Sunday, February 26, 2017

“You’ve Had 7 Years — Let’s Hear It!”

You don't know what you've got til it's gone (or going).

The surge in activism comes as congressional Republicans prepare to take their next steps toward repealing the ACA, also known as Obamacare, and replacing it with what they say will be a more free-market-oriented system that is expected to cost the government less but cover fewer Americans.

Looky who got religion (metaphorically, of course). Jesus would kick 'em in the nads. 

Sanders, who spent Saturday evening talking to Democrats in Kansas, said that the conservative state was getting a hard lesson in supply-side economics. Gov. Sam Brownback (R), who had signed a series of tax cuts, was among the Republican governors now asking that any reform of the ACA save the Medicaid expansion — something Republicans had sued to get rid of.

“There’ve been massive cutbacks in programs for working families,” Sanders said. “This is what Donald Trump is threatening to do for the whole country — he told working families he wouldn’t cut their Social Security or their health care, and we are going to expose him for that hypocrisy.”

This is probably one of the reasons Boehner says these guys are never going to be able to pull off the repeal and replace charade.

As Republicans try to unite around a replacement for the Affordable Care Act, one of the most popular parts of the law will be among the most difficult to replace: the guarantee of health coverage for people with pre-existing conditions.

The challenge of providing insurance for Americans who have no other alternative has some congressional Republicans considering whether to ask the states to reboot high-risk pools, an option with a rocky history. In the past, the pools served as insurers of last resort for people in poor health who could not get an individual policy from a commercial insurer.

"It's definitely a hand-off to the states," said economist Douglas Holtz-Eakin, who has reviewed the GOP plans and a recent briefing document for members of Congress. "It's a commitment for money. It doesn't say how much."

If you want dessert, you've got to eat your individual mandate. 

This from today's PS. It wasn't the topic of the column, but want to put it up because I didn't understand it before. That is, the talk about expansion of Medicaid.

Part of the Obama administration’s overhaul of health care involved an expansion of Medicaid, but 19 states have still not taken part in that expansion, because leading politicians in those states refused to cooperate.
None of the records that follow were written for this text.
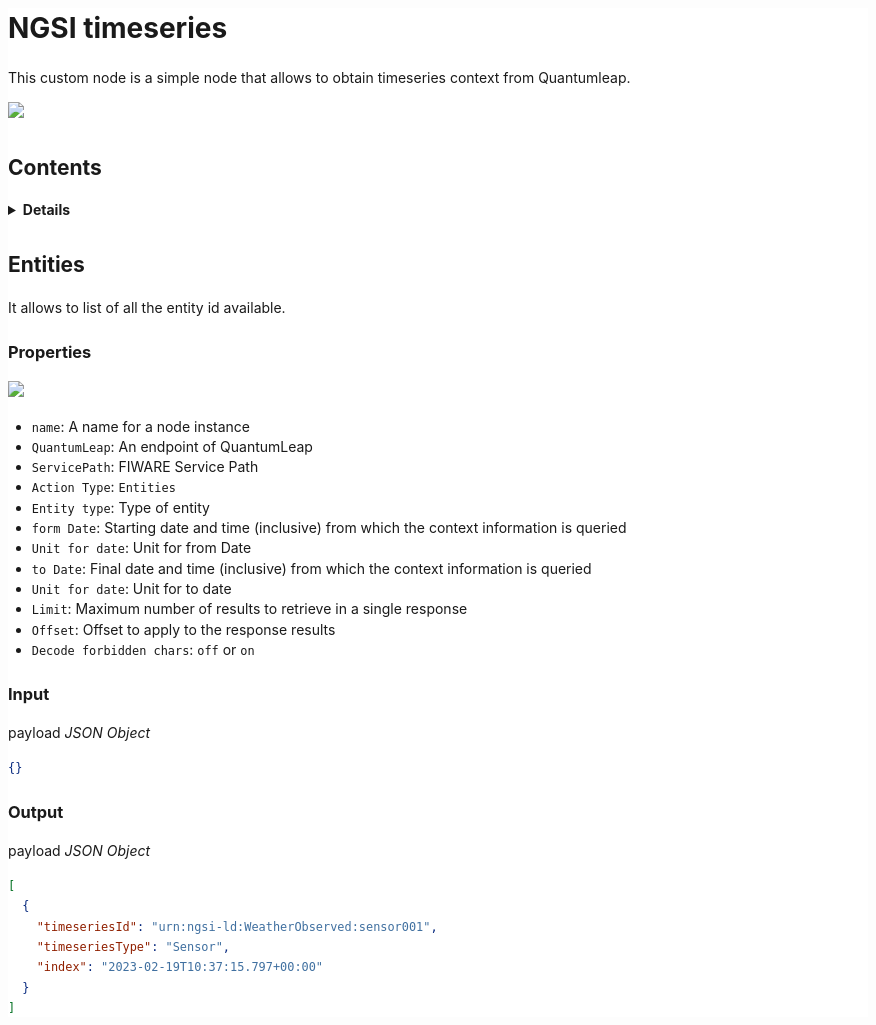 # NGSI timeseries

This custom node is a simple node that allows to obtain timeseries context from Quantumleap.

![](https://raw.githubusercontent.com/lets-fiware/node-red-contrib-letsfiware-NGSI/gh-pages/images/timeseries/timeseries-01.png)

## Contents

<details><summary><strong>Details</strong></summary></details>

## Entities

It allows to list of all the entity id available.

### Properties

![](https://raw.githubusercontent.com/lets-fiware/node-red-contrib-letsfiware-NGSI/gh-pages/images/timeseries/timeseries-02.png)

-   `name`: A name for a node instance
-   `QuantumLeap`: An endpoint of QuantumLeap
-   `ServicePath`: FIWARE Service Path
-   `Action Type`: `Entities`
-   `Entity type`: Type of entity
-   `form Date`: Starting date and time (inclusive) from which the context information is queried
-   `Unit for date`: Unit for from Date
-   `to Date`: Final date and time (inclusive) from which the context information is queried
-   `Unit for date`: Unit for to date
-   `Limit`: Maximum number of results to retrieve in a single response
-   `Offset`: Offset to apply to the response results
-   `Decode forbidden chars`: `off` or `on`

### Input

payload *JSON Object*

```json
{}
```

### Output

payload *JSON Object*

```json
[
  {
    "timeseriesId": "urn:ngsi-ld:WeatherObserved:sensor001",
    "timeseriesType": "Sensor",
    "index": "2023-02-19T10:37:15.797+00:00"
  }
]
```

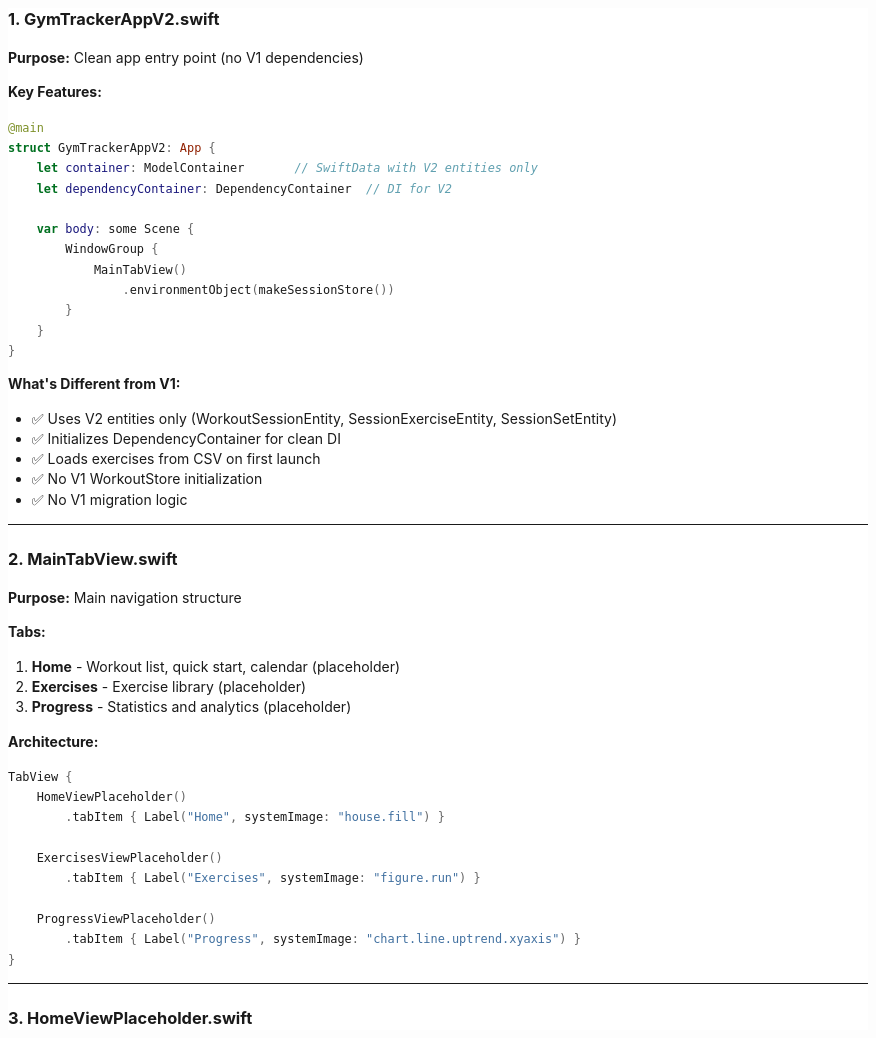 ### 1. GymTrackerAppV2.swift

**Purpose:** Clean app entry point (no V1 dependencies)

**Key Features:**
```swift
@main
struct GymTrackerAppV2: App {
    let container: ModelContainer       // SwiftData with V2 entities only
    let dependencyContainer: DependencyContainer  // DI for V2
    
    var body: some Scene {
        WindowGroup {
            MainTabView()
                .environmentObject(makeSessionStore())
        }
    }
}
```

**What's Different from V1:**
- ✅ Uses V2 entities only (WorkoutSessionEntity, SessionExerciseEntity, SessionSetEntity)
- ✅ Initializes DependencyContainer for clean DI
- ✅ Loads exercises from CSV on first launch
- ✅ No V1 WorkoutStore initialization
- ✅ No V1 migration logic

---

### 2. MainTabView.swift

**Purpose:** Main navigation structure

**Tabs:**
1. **Home** - Workout list, quick start, calendar (placeholder)
2. **Exercises** - Exercise library (placeholder)
3. **Progress** - Statistics and analytics (placeholder)

**Architecture:**
```swift
TabView {
    HomeViewPlaceholder()
        .tabItem { Label("Home", systemImage: "house.fill") }
    
    ExercisesViewPlaceholder()
        .tabItem { Label("Exercises", systemImage: "figure.run") }
    
    ProgressViewPlaceholder()
        .tabItem { Label("Progress", systemImage: "chart.line.uptrend.xyaxis") }
}
```

---

### 3. HomeViewPlaceholder.swift
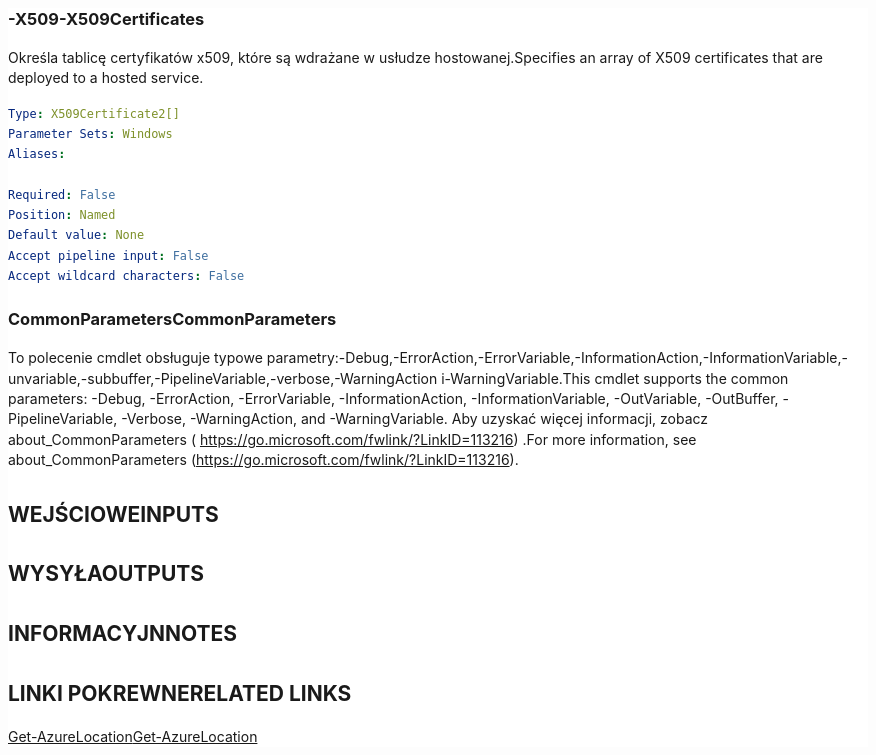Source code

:### <span data-ttu-id="9c461-259">-X509</span><span class="sxs-lookup"><span data-stu-id="9c461-259">-X509Certificates</span></span>
<span data-ttu-id="9c461-260">Określa tablicę certyfikatów x509, które są wdrażane w usłudze hostowanej.</span><span class="sxs-lookup"><span data-stu-id="9c461-260">Specifies an array of X509 certificates that are deployed to a hosted service.</span></span>

```yaml
Type: X509Certificate2[]
Parameter Sets: Windows
Aliases: 

Required: False
Position: Named
Default value: None
Accept pipeline input: False
Accept wildcard characters: False
```

### <span data-ttu-id="9c461-261">CommonParameters</span><span class="sxs-lookup"><span data-stu-id="9c461-261">CommonParameters</span></span>
<span data-ttu-id="9c461-262">To polecenie cmdlet obsługuje typowe parametry:-Debug,-ErrorAction,-ErrorVariable,-InformationAction,-InformationVariable,-unvariable,-subbuffer,-PipelineVariable,-verbose,-WarningAction i-WarningVariable.</span><span class="sxs-lookup"><span data-stu-id="9c461-262">This cmdlet supports the common parameters: -Debug, -ErrorAction, -ErrorVariable, -InformationAction, -InformationVariable, -OutVariable, -OutBuffer, -PipelineVariable, -Verbose, -WarningAction, and -WarningVariable.</span></span> <span data-ttu-id="9c461-263">Aby uzyskać więcej informacji, zobacz about_CommonParameters ( https://go.microsoft.com/fwlink/?LinkID=113216) .</span><span class="sxs-lookup"><span data-stu-id="9c461-263">For more information, see about_CommonParameters (https://go.microsoft.com/fwlink/?LinkID=113216).</span></span>

## <span data-ttu-id="9c461-264">WEJŚCIOWE</span><span class="sxs-lookup"><span data-stu-id="9c461-264">INPUTS</span></span>

## <span data-ttu-id="9c461-265">WYSYŁA</span><span class="sxs-lookup"><span data-stu-id="9c461-265">OUTPUTS</span></span>

## <span data-ttu-id="9c461-266">INFORMACYJN</span><span class="sxs-lookup"><span data-stu-id="9c461-266">NOTES</span></span>

## <span data-ttu-id="9c461-267">LINKI POKREWNE</span><span class="sxs-lookup"><span data-stu-id="9c461-267">RELATED LINKS</span></span>

[<span data-ttu-id="9c461-268">Get-AzureLocation</span><span class="sxs-lookup"><span data-stu-id="9c461-268">Get-AzureLocation</span></span>](./Get-AzureLocation.md)
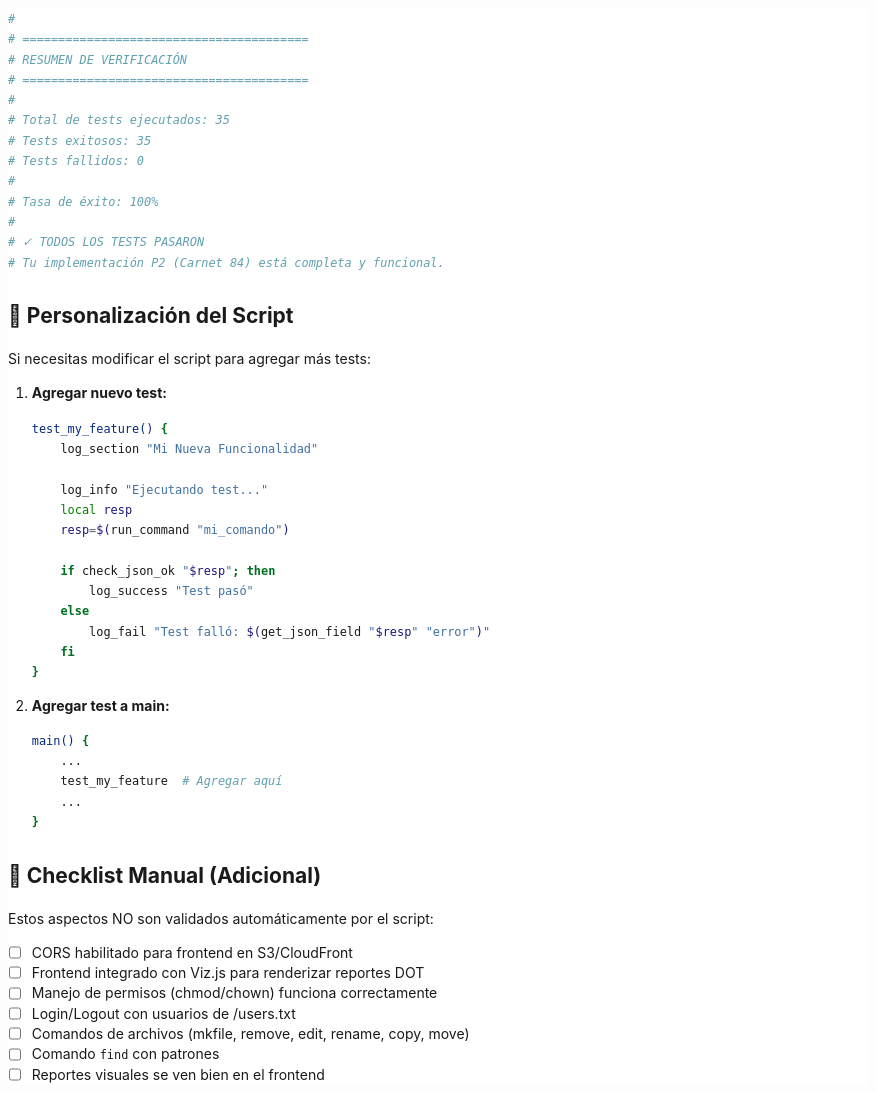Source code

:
```bash
#
# ========================================
# RESUMEN DE VERIFICACIÓN
# ========================================
#
# Total de tests ejecutados: 35
# Tests exitosos: 35
# Tests fallidos: 0
#
# Tasa de éxito: 100%
#
# ✓ TODOS LOS TESTS PASARON
# Tu implementación P2 (Carnet 84) está completa y funcional.
```

## 🔧 Personalización del Script

Si necesitas modificar el script para agregar más tests:

1. **Agregar nuevo test:**
   ```bash
   test_my_feature() {
       log_section "Mi Nueva Funcionalidad"

       log_info "Ejecutando test..."
       local resp
       resp=$(run_command "mi_comando")

       if check_json_ok "$resp"; then
           log_success "Test pasó"
       else
           log_fail "Test falló: $(get_json_field "$resp" "error")"
       fi
   }
   ```

2. **Agregar test a main:**
   ```bash
   main() {
       ...
       test_my_feature  # Agregar aquí
       ...
   }
   ```

## 📝 Checklist Manual (Adicional)

Estos aspectos NO son validados automáticamente por el script:

- [ ] CORS habilitado para frontend en S3/CloudFront
- [ ] Frontend integrado con Viz.js para renderizar reportes DOT
- [ ] Manejo de permisos (chmod/chown) funciona correctamente
- [ ] Login/Logout con usuarios de /users.txt
- [ ] Comandos de archivos (mkfile, remove, edit, rename, copy, move)
- [ ] Comando `find` con patrones
- [ ] Reportes visuales se ven bien en el frontend
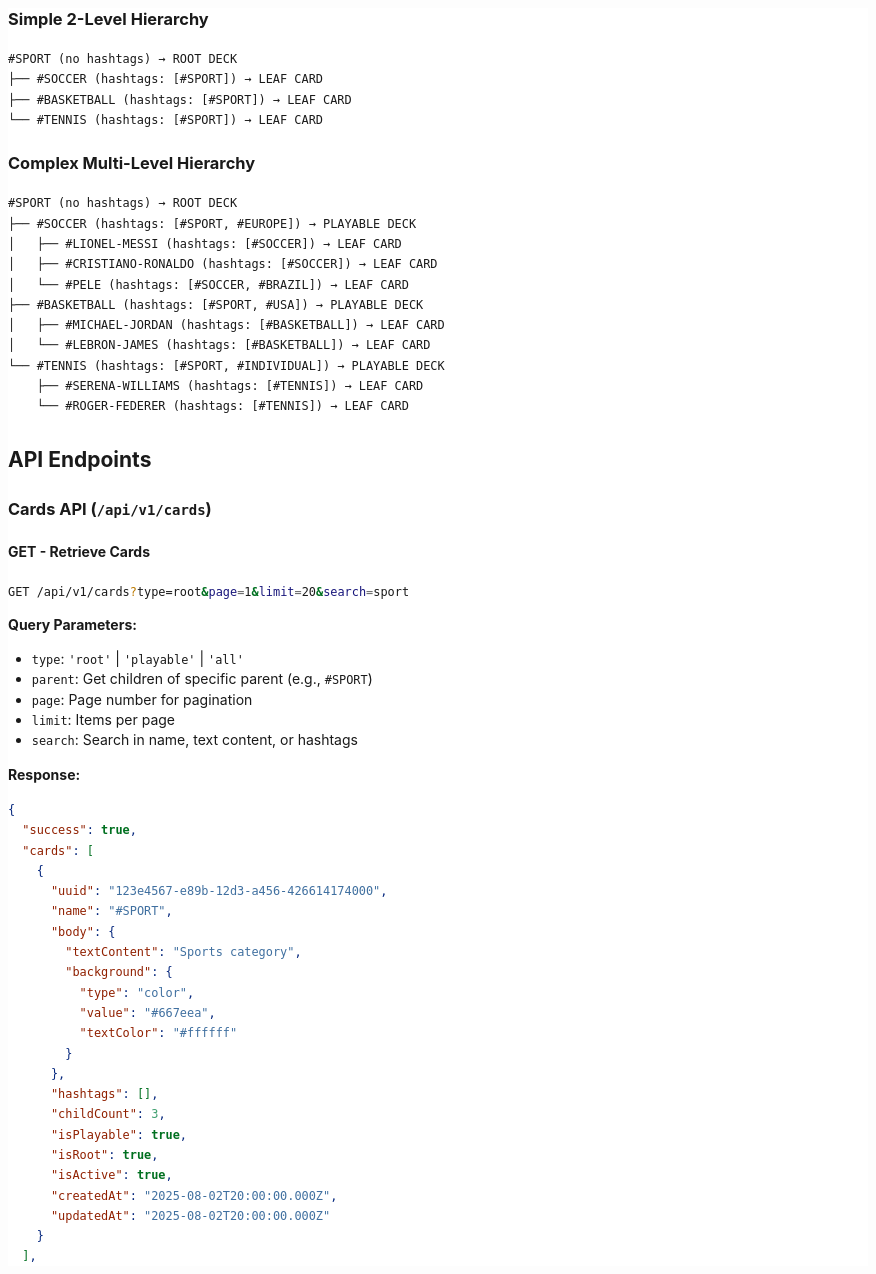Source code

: ### Simple 2-Level Hierarchy
```
#SPORT (no hashtags) → ROOT DECK
├── #SOCCER (hashtags: [#SPORT]) → LEAF CARD
├── #BASKETBALL (hashtags: [#SPORT]) → LEAF CARD
└── #TENNIS (hashtags: [#SPORT]) → LEAF CARD
```

### Complex Multi-Level Hierarchy
```
#SPORT (no hashtags) → ROOT DECK
├── #SOCCER (hashtags: [#SPORT, #EUROPE]) → PLAYABLE DECK
│   ├── #LIONEL-MESSI (hashtags: [#SOCCER]) → LEAF CARD
│   ├── #CRISTIANO-RONALDO (hashtags: [#SOCCER]) → LEAF CARD
│   └── #PELE (hashtags: [#SOCCER, #BRAZIL]) → LEAF CARD
├── #BASKETBALL (hashtags: [#SPORT, #USA]) → PLAYABLE DECK
│   ├── #MICHAEL-JORDAN (hashtags: [#BASKETBALL]) → LEAF CARD
│   └── #LEBRON-JAMES (hashtags: [#BASKETBALL]) → LEAF CARD
└── #TENNIS (hashtags: [#SPORT, #INDIVIDUAL]) → PLAYABLE DECK
    ├── #SERENA-WILLIAMS (hashtags: [#TENNIS]) → LEAF CARD
    └── #ROGER-FEDERER (hashtags: [#TENNIS]) → LEAF CARD
```

## API Endpoints

### Cards API (`/api/v1/cards`)

#### GET - Retrieve Cards
```bash
GET /api/v1/cards?type=root&page=1&limit=20&search=sport
```

**Query Parameters:**
- `type`: `'root'` | `'playable'` | `'all'`
- `parent`: Get children of specific parent (e.g., `#SPORT`)
- `page`: Page number for pagination
- `limit`: Items per page
- `search`: Search in name, text content, or hashtags

**Response:**
```json
{
  "success": true,
  "cards": [
    {
      "uuid": "123e4567-e89b-12d3-a456-426614174000",
      "name": "#SPORT",
      "body": {
        "textContent": "Sports category",
        "background": {
          "type": "color",
          "value": "#667eea",
          "textColor": "#ffffff"
        }
      },
      "hashtags": [],
      "childCount": 3,
      "isPlayable": true,
      "isRoot": true,
      "isActive": true,
      "createdAt": "2025-08-02T20:00:00.000Z",
      "updatedAt": "2025-08-02T20:00:00.000Z"
    }
  ],
```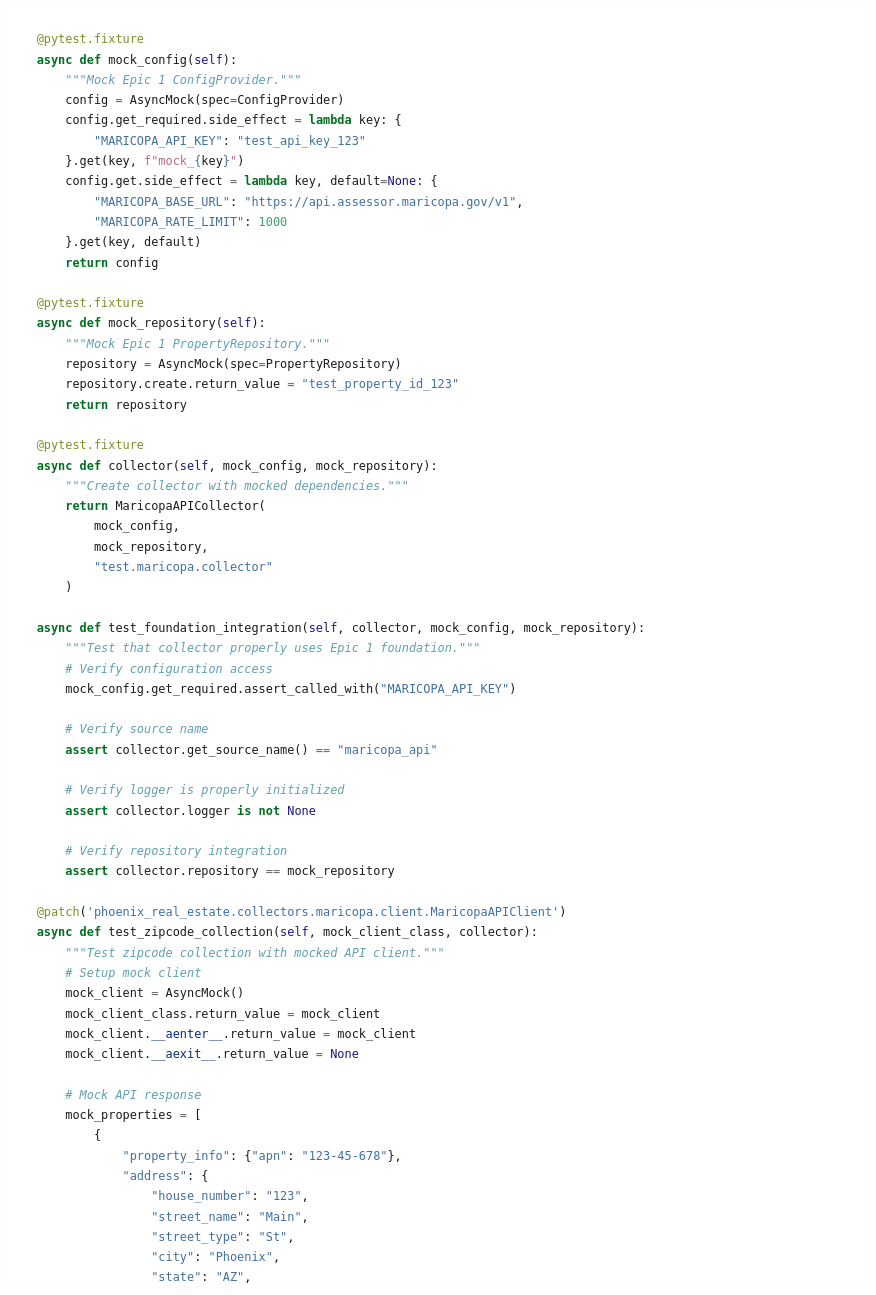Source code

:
 ```python
    
    @pytest.fixture
    async def mock_config(self):
        """Mock Epic 1 ConfigProvider."""
        config = AsyncMock(spec=ConfigProvider)
        config.get_required.side_effect = lambda key: {
            "MARICOPA_API_KEY": "test_api_key_123"
        }.get(key, f"mock_{key}")
        config.get.side_effect = lambda key, default=None: {
            "MARICOPA_BASE_URL": "https://api.assessor.maricopa.gov/v1",
            "MARICOPA_RATE_LIMIT": 1000
        }.get(key, default)
        return config
    
    @pytest.fixture
    async def mock_repository(self):
        """Mock Epic 1 PropertyRepository."""
        repository = AsyncMock(spec=PropertyRepository)
        repository.create.return_value = "test_property_id_123"
        return repository
    
    @pytest.fixture
    async def collector(self, mock_config, mock_repository):
        """Create collector with mocked dependencies."""
        return MaricopaAPICollector(
            mock_config, 
            mock_repository, 
            "test.maricopa.collector"
        )
    
    async def test_foundation_integration(self, collector, mock_config, mock_repository):
        """Test that collector properly uses Epic 1 foundation."""
        # Verify configuration access
        mock_config.get_required.assert_called_with("MARICOPA_API_KEY")
        
        # Verify source name
        assert collector.get_source_name() == "maricopa_api"
        
        # Verify logger is properly initialized
        assert collector.logger is not None
        
        # Verify repository integration
        assert collector.repository == mock_repository
    
    @patch('phoenix_real_estate.collectors.maricopa.client.MaricopaAPIClient')
    async def test_zipcode_collection(self, mock_client_class, collector):
        """Test zipcode collection with mocked API client."""
        # Setup mock client
        mock_client = AsyncMock()
        mock_client_class.return_value = mock_client
        mock_client.__aenter__.return_value = mock_client
        mock_client.__aexit__.return_value = None
        
        # Mock API response
        mock_properties = [
            {
                "property_info": {"apn": "123-45-678"},
                "address": {
                    "house_number": "123",
                    "street_name": "Main",
                    "street_type": "St",
                    "city": "Phoenix",
                    "state": "AZ",
```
As a result of those refusals, low-income families that would have qualified for the expanded Medicaid program were instead pushed onto the health insurance exchanges set up by the Affordable Care Act. Since low-income families tend to be sicker than families that are better off, turning a profit became more difficult for insurance companies in those states and drove up premiums for everyone. The conservative administrations in those states thus achieved their goal, which was to undermine President Obama’s signature policy.